**ABOUT THIS EXERCISE:**
Exact reproduction of all the entries is required, without any of their pictures.

--- MATERIAL SHOWN Enclosed Below ---

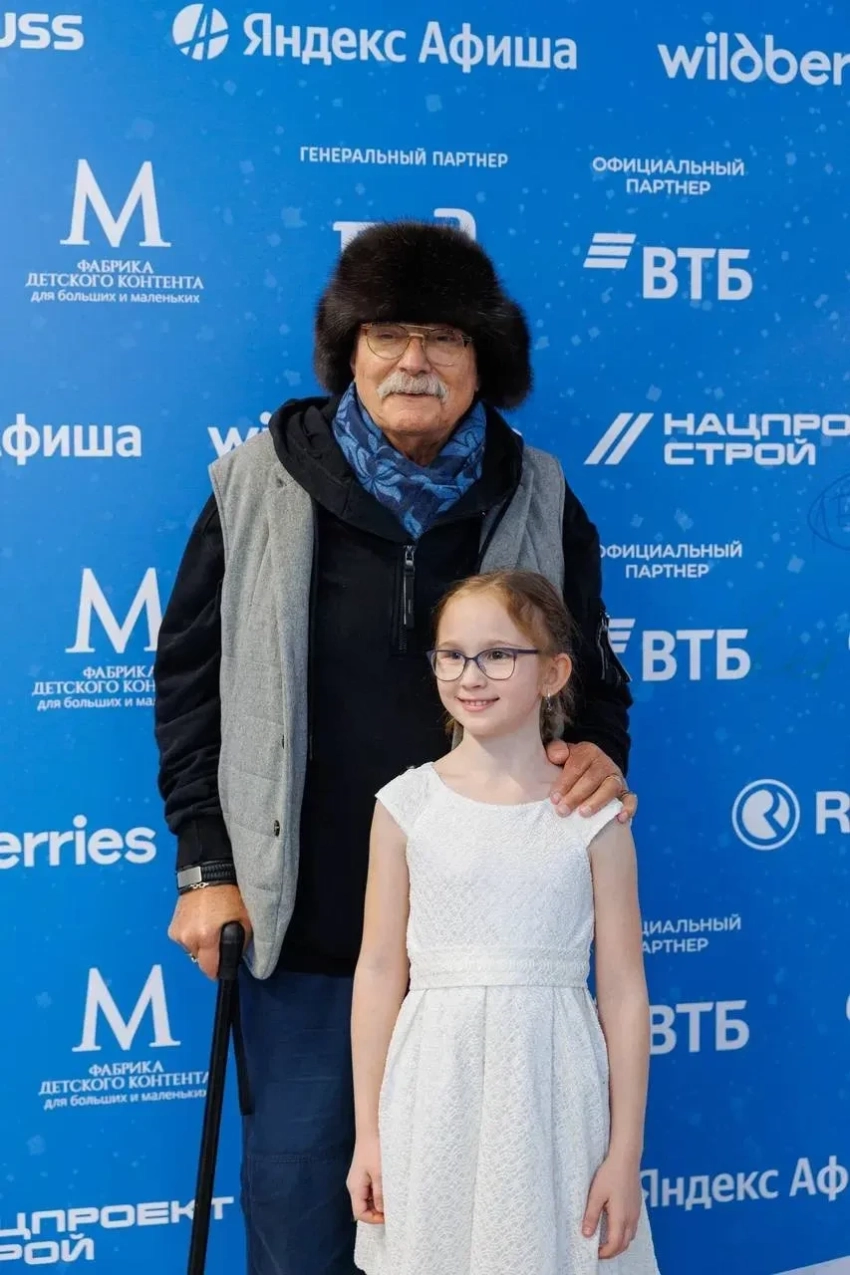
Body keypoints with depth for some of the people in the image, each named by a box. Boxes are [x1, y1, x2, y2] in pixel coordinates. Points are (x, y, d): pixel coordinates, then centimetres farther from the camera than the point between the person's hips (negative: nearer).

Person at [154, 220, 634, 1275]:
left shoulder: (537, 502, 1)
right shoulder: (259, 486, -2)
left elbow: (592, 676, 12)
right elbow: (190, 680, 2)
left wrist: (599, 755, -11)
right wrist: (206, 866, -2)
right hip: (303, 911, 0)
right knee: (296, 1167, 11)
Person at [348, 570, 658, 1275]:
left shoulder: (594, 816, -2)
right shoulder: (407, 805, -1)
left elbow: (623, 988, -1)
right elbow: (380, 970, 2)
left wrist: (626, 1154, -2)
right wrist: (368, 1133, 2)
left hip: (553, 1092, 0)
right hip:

--- End of Enclosed MATERIAL SHOWN ---

**TASK ANSWER:**
Body keypoints with depth for some of the people in the image, each named by a box. Boxes are [x1, y1, x2, y2] in pixel coordinates. Points are (x, y, d): pixel coordinates, then centimetres farther from the camera than the point between the person's hips (negative: nearer).

Person at [154, 220, 634, 1275]:
left shoulder: (537, 502, 1)
right shoulder: (259, 486, -2)
left elbow: (592, 676, 12)
right elbow: (190, 680, 2)
left wrist: (599, 755, -11)
right wrist: (206, 866, -2)
right hip: (303, 911, 0)
right knee: (296, 1167, 11)
Person at [348, 570, 658, 1275]:
left shoulder: (594, 816, -2)
right shoulder: (407, 805, -1)
left elbow: (623, 988, -1)
right elbow: (380, 970, 2)
left wrist: (626, 1154, -2)
right wrist: (368, 1133, 2)
left hip: (553, 1092, 0)
right hip:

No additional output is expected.